Le dichiarazioni dei testi escussi sul punto (verbale udienza del 3.7.2017), infatti, lungi dall’essere confermativi rispetto alla circostanza capitolata dai convenuti, si rivelano irrilevanti e, anzi, indirettamente confermano il clima di intesa tra tutti i soci e amministratori della s.n.c. nel senso della sottoscrizione dell’impegno e, in particolare, la delega conferita da C.M. al marito per la sottoscrizione dell’atto del 15.12.2016.

In conclusione, parte attrice ha fornito idonea prova scritta del titolo sul presupposto del quale fa valere la propria pretesa ed ha allegato l’inadempimento della controparte assolvendo, in tal modo, all’onere della prova su di esso gravante in materia di responsabilità contrattuale.

È altresì indubbia, per l’evidenza oggettiva della sua portata nell’economia del contratto, la non scarsa importanza dell’inadempimento, necessaria per legittimare il rimedio risolutorio del vincolo negoziale ex art. 1385 c.c.

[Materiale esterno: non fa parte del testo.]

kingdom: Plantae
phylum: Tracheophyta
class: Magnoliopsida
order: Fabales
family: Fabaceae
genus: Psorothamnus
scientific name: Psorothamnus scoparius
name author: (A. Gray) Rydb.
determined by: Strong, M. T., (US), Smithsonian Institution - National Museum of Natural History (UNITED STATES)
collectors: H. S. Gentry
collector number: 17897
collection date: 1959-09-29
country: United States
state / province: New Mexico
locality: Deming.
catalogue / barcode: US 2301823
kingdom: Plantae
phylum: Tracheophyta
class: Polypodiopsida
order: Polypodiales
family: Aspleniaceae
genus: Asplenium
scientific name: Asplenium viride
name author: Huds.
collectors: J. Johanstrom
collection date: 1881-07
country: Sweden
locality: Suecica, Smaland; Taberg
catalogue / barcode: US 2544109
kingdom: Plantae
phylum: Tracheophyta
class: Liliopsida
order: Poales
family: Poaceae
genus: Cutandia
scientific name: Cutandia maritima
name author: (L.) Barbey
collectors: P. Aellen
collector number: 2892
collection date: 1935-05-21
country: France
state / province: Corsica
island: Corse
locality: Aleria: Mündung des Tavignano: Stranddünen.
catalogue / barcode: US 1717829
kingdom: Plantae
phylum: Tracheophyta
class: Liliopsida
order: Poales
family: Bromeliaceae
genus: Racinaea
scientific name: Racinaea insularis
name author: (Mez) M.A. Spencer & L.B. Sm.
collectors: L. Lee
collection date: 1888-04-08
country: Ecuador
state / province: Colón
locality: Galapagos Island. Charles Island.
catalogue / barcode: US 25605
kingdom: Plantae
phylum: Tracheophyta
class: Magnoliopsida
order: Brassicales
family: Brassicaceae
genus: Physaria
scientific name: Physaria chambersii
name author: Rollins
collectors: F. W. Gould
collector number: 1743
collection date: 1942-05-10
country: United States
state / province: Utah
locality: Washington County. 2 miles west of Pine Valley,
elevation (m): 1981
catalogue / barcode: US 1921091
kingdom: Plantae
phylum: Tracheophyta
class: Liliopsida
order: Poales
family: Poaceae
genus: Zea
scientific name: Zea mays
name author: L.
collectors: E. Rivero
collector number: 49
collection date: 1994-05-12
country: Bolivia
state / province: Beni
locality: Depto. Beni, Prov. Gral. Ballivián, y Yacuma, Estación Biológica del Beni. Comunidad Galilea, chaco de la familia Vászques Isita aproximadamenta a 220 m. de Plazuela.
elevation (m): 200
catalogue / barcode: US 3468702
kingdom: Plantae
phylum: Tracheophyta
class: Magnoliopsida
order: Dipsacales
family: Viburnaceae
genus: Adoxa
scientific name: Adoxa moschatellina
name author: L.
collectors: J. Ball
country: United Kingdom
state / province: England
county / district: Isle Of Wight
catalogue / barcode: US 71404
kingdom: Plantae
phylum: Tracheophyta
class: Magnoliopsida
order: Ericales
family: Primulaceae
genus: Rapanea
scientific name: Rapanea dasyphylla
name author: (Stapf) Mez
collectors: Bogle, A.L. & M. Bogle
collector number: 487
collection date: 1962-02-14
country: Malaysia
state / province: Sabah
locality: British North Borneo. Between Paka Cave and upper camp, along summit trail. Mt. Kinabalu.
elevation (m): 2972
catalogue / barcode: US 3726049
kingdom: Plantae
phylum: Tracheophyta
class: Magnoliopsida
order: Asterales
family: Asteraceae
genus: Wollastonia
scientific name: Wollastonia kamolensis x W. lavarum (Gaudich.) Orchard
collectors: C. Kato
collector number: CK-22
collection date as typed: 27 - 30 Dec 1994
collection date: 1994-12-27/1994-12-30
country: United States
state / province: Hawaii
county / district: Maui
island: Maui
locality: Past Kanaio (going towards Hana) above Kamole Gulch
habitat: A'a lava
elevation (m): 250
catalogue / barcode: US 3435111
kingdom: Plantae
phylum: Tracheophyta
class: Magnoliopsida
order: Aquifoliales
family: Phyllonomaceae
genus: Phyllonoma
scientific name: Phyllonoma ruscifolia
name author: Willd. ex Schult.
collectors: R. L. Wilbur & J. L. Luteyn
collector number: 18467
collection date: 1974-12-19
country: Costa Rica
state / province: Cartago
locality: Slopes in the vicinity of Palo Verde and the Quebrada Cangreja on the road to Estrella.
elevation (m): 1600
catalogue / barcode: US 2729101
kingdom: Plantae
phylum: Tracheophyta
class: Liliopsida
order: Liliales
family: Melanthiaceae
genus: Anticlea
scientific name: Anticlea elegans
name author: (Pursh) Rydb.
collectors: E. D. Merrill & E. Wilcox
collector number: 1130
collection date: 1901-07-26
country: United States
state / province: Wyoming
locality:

Del resto, la difesa dei convenuti si è limitata a sostenere l’insussistenza di un inadempimento imputabile per il difetto del sinallagma alla sua base, circostanza smentita dai rilievi suesposti. Al riguardo, vien da sé che la dichiarazione di revoca dell’accettazione datata 20.12.2006 è improduttiva di effetti giuridici, per il principio di vincolatività del contratto ex art. 1372 c.c.

Dal legittimo esercizio del recesso “reattivo” per l’inadempimento della controparte al contratto preliminare di cessione di ramo di azienda, consegue il diritto ad esigere il doppio della caparra versata ai sensi dell’art. 1385, II comma, c.p.c.

Attestata e incontestata la restituzione della caparra, i convenuti, in solido tra loro, devono essere condannati al pagamento di 360.000,00, oltre interessi legali dalla domanda giudiziale al saldo effettivo.

Le spese di lite seguono la soccombenza e sono liquidate, ai sensi del D.M. n. 55 del 2014 – avuto riguardo allo scaglione di valore Euro 260.000,01 – 520.000,00 – applicando i parametri medi per ciascuna fase e i minimi per la fase istruttoria, in Euro 18.413,00 oltre spese generali 15%, C.P.A. e I.V.A., oltre ad Euro 808,00 per anticipazioni.

 

P.Q.M.

Il Tribunale di Pisa, definitivamente pronunciando, così dispone:

– accoglie la domanda e, per l’effetto, condanna A.C.P. s.n.c. di F.C. M.C. e L.B., in persona del legale rappresentante pro tempore, F.C., M.C., in solido tra loro, al pagamento in favore di parte attrice di Euro 360.000,00 oltre interessi legali dal dì della domanda al saldo;

– condanna A.C.P. s.n.c. di F.C. M.C. e L.B., in persona del legale rappresentante pro tempore, F.C., M.C., in solido tra loro, alla rifusione in favore di parte attrice delle spese di lite, pari ad Euro 18.413,00 oltre spese generali 15%, C.P.A. e I.V.A., oltre ad Euro 808,00 per anticipazioni, da versarsi in favore dell’avv. Antonio Mariotti dichiaratosi antistatario.

Così deciso in Pisa, il 30 aprile 2020.

Depositata in Cancelleria il 5 maggio 2020.